::: DATA SHOWN

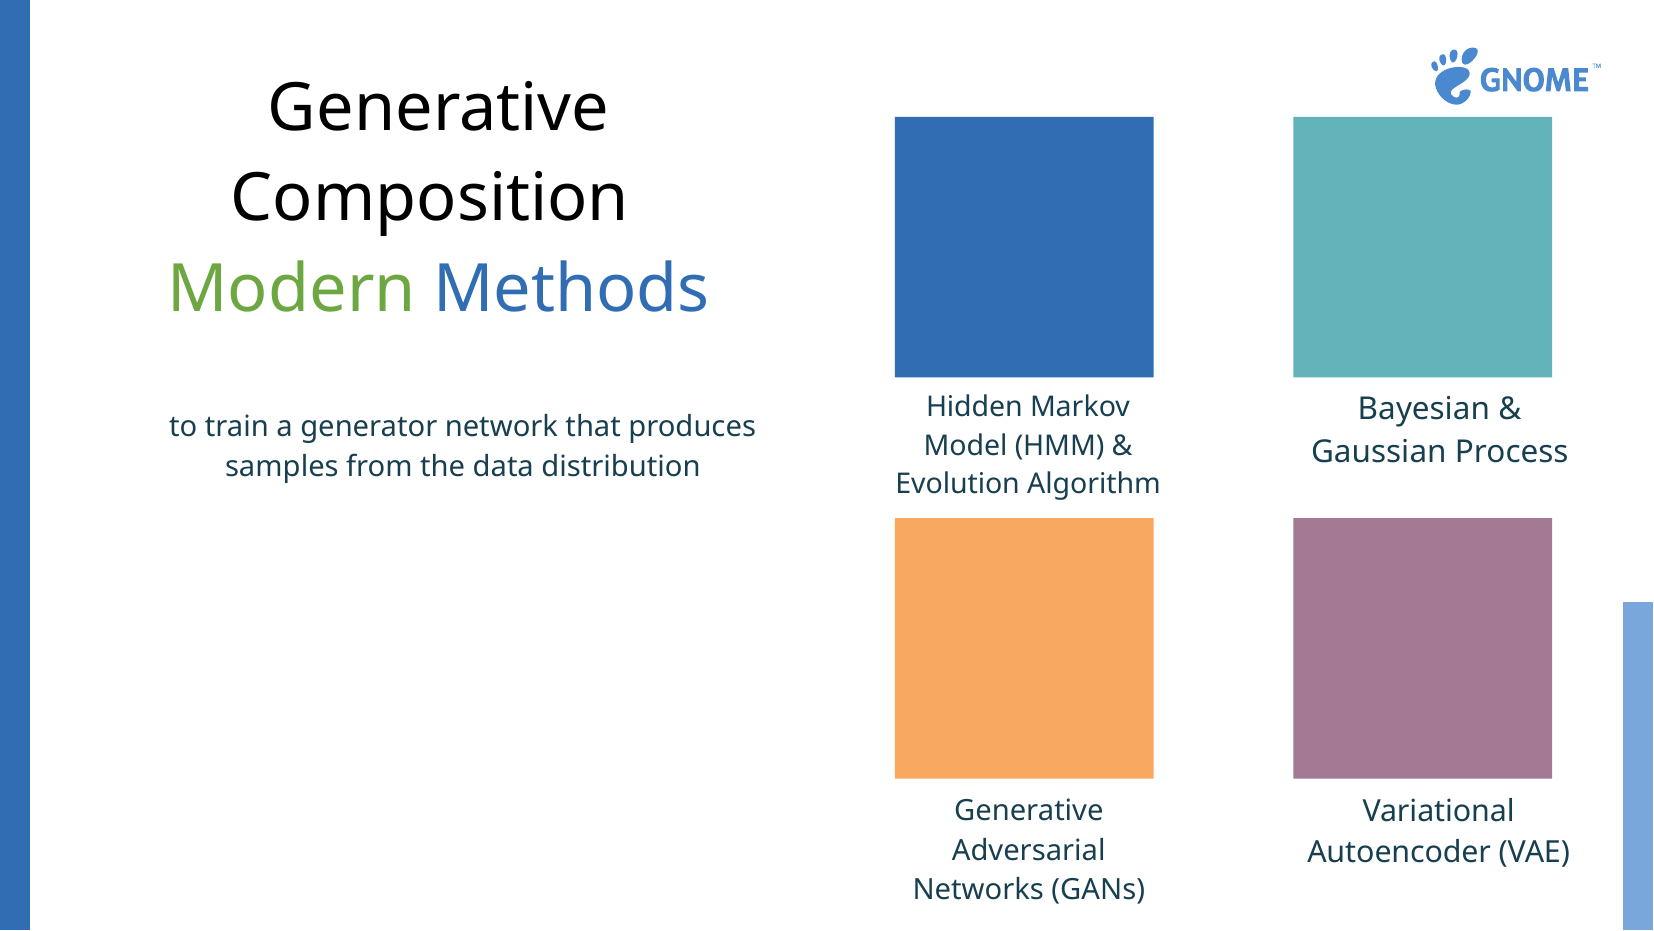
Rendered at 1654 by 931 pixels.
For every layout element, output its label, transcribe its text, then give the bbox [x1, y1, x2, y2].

text_box [894, 518, 1154, 779]
text_box [1293, 116, 1553, 378]
text_box [1293, 518, 1553, 779]
list Bayesian & Gaussian Process [1248, 386, 1572, 508]
list to train a generator network that produces samples from the data distribution [90, 405, 766, 820]
list Variational Autoencoder (VAE) [1248, 789, 1572, 911]
title Generative Composition Modern Methods [82, 39, 796, 351]
list Hidden Markov Model (HMM) & Evolution Algorithm [840, 385, 1163, 508]
list Generative Adversarial Networks (GANs) [840, 789, 1163, 911]
text_box [894, 116, 1154, 378]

::::::

Could you rewrite the rows above so that "layout element" becomes "page region", with everything else unchanged and the pictures left out?

EXERCISE ANSWER.
Rendered at 1654 by 931 pixels.
For every page region, output its label, transcribe its text, then give the bbox [x1, y1, x2, y2].

text_box [894, 518, 1154, 779]
text_box [1293, 116, 1553, 378]
text_box [1293, 518, 1553, 779]
list Bayesian & Gaussian Process [1248, 386, 1572, 508]
list to train a generator network that produces samples from the data distribution [90, 405, 766, 820]
list Variational Autoencoder (VAE) [1248, 789, 1572, 911]
title Generative Composition Modern Methods [82, 39, 796, 351]
list Hidden Markov Model (HMM) & Evolution Algorithm [840, 385, 1163, 508]
list Generative Adversarial Networks (GANs) [840, 789, 1163, 911]
text_box [894, 116, 1154, 378]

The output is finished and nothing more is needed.